[Opening Text block section]

Mucosal responses against TBEV are not relevant as TBEV is transmitted by tick bites. Immune responses to TicoVac will act as a model for other vaccines in which the mucosal antibody response in the vagina is of relevance to block infection (e.g. HIV, HPV, HSV) and in which targeted immunisation may increase efficacy.

Although strictly speaking the induction of anti-TBEV antibodies in cervico-vaginal secretions is of no relevance to the efficacy of the TicoVac vaccine against a blood-injected virus, the investigators have designated them as parameters of efficacy in this model of targeted immunisation.

The purpose of this human immune physiology study is to use TBEV vaccine as a model neoantigen to investigate immune readouts after antigen targeting. The collection of adverse event or safety data is therefore not relevant to the study objectives and there will be no systematic collection of safety data, other than those required for a Risk Assessed "Type A" CTIMP (SUSAR reporting to MHRA/REC/Concerned Investigators, Annual List of Suspected Serious Adverse Reactions as part of the Annual Safety Report/Development Safety Update Report).

Conditions

Tick-Borne Encephalitis

Study Design

• Allocation Method: RANDOMIZED
• Intervention Model: PARALLEL
• Primary Study Purpose: TREATMENT
• Blinding Strategy: NONE

Study Groups

TicoVac immunisation - right deltoid muscle

IM immunisation right deltoid muscle

Group Type: EXPERIMENTAL

TicoVac

Intervention Type: DRUG

Intramuscular immunisation to right deltoid muscle (Group 1) or right upper anterolateral thigh muscle (Group 2).

TicoVac immunisation - upper anterolateral thigh

IM: right upper anterolateral thigh

Group Type: EXPERIMENTAL

TicoVac

Intervention Type: DRUG

Intramuscular immunisation to right deltoid muscle (Group 1) or right upper anterolateral thigh muscle (Group 2).

[Closing Text block section]
[Opening Provided data section]

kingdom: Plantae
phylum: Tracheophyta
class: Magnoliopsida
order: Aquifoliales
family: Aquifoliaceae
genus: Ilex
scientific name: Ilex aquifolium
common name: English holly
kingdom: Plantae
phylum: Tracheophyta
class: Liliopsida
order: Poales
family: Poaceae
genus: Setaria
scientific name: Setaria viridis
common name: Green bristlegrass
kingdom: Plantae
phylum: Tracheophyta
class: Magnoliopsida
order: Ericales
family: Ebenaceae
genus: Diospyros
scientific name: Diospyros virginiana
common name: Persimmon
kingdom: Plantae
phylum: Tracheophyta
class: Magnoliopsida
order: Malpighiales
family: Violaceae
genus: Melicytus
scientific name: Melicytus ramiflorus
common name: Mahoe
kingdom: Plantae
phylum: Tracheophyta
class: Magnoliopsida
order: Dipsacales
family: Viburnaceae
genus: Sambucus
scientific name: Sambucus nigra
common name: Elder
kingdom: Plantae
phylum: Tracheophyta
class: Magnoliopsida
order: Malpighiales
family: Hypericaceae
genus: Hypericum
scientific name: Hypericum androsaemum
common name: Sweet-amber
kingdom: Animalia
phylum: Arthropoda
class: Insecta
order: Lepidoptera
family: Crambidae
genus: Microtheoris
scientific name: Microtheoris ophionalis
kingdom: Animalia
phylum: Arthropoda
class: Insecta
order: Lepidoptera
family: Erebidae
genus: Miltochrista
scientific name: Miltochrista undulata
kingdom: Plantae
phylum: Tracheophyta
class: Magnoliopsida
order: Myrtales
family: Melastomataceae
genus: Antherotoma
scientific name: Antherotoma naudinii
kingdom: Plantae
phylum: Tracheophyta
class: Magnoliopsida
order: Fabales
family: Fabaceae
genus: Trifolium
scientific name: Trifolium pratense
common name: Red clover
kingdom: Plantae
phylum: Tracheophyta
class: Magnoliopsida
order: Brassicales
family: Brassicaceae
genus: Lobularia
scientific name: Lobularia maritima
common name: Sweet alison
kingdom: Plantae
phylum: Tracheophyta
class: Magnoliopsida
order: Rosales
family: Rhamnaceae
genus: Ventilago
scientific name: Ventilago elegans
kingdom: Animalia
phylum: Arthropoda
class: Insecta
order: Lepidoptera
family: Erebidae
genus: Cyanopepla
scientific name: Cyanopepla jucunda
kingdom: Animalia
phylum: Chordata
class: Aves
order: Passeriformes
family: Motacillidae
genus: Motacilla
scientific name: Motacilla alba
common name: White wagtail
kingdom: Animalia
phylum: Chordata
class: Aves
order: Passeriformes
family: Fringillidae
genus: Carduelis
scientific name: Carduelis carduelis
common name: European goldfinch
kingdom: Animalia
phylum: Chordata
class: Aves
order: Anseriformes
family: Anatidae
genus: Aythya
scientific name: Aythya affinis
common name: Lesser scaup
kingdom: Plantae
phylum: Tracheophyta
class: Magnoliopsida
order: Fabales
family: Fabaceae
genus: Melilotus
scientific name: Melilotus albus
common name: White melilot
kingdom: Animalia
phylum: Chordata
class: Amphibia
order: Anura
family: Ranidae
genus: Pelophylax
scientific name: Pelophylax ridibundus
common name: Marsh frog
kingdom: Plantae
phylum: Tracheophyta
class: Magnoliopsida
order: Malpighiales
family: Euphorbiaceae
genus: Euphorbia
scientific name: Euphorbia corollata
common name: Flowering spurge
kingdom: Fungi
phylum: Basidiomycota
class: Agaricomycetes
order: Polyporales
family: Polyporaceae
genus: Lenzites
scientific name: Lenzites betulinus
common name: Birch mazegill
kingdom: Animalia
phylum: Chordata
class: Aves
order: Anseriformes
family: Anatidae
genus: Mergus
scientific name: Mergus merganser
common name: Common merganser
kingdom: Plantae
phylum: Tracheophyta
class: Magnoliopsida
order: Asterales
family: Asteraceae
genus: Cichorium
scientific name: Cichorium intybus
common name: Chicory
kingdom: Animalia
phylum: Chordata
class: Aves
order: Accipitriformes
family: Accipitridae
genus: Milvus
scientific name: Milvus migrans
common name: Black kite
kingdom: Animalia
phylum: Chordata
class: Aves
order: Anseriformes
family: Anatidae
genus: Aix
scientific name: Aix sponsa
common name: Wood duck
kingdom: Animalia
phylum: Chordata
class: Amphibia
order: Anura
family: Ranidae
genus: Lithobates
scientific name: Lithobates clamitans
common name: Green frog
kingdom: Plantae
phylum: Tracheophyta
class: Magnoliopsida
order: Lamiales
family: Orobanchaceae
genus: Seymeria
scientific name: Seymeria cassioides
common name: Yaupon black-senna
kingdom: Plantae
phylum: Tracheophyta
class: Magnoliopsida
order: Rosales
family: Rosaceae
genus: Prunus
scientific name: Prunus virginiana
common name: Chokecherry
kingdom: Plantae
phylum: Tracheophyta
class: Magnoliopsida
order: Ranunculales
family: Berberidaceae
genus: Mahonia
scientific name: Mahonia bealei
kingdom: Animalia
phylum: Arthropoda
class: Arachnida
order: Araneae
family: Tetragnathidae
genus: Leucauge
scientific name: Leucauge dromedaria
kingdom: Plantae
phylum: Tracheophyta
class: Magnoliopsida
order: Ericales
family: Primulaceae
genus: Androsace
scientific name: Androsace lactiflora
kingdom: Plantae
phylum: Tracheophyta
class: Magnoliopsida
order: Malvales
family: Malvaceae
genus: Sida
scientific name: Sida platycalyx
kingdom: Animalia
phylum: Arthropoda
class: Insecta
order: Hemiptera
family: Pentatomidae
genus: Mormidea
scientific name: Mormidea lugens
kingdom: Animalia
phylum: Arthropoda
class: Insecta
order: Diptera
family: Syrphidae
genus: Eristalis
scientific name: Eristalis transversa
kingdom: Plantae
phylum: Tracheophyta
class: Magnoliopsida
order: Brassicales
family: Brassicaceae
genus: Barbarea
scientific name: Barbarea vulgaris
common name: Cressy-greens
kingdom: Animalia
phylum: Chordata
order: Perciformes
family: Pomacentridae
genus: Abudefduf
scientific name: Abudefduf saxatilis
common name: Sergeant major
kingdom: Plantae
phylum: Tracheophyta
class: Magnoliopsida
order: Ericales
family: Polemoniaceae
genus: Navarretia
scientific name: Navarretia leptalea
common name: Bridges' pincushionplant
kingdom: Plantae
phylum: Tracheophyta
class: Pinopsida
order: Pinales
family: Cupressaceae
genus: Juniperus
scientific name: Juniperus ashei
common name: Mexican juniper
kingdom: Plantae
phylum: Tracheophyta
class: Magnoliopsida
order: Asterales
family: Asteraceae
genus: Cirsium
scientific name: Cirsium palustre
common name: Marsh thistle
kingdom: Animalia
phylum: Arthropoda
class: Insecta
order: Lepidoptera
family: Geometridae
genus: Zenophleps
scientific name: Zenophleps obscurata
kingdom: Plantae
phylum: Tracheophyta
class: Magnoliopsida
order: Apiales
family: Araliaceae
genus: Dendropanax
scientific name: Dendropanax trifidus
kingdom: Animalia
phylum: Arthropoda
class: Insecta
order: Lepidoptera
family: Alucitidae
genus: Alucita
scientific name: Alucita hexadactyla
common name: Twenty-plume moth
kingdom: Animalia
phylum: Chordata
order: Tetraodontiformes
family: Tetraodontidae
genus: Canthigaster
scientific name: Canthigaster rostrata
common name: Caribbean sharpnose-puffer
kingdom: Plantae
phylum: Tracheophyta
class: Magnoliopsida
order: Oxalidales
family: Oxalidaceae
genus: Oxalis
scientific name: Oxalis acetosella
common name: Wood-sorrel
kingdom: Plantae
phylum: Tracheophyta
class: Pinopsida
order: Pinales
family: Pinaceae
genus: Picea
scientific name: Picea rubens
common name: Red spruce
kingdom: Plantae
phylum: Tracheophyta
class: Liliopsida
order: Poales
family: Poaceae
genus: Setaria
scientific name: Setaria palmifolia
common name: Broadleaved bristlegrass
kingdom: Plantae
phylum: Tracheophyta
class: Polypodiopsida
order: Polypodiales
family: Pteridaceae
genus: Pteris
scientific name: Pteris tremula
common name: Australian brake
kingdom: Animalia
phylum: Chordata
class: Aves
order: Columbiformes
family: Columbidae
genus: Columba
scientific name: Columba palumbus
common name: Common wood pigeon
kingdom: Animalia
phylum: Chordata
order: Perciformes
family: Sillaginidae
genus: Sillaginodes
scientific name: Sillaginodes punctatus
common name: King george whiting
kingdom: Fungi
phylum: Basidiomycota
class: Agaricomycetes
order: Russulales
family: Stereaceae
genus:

[Closing Provided data section]

* [What you have to do]: In the vaccine study description, where is the TicoVac injection given to Group 2?

* [Solution for this task]: Group 2 receives the intramuscular injection in the right upper anterolateral thigh muscle.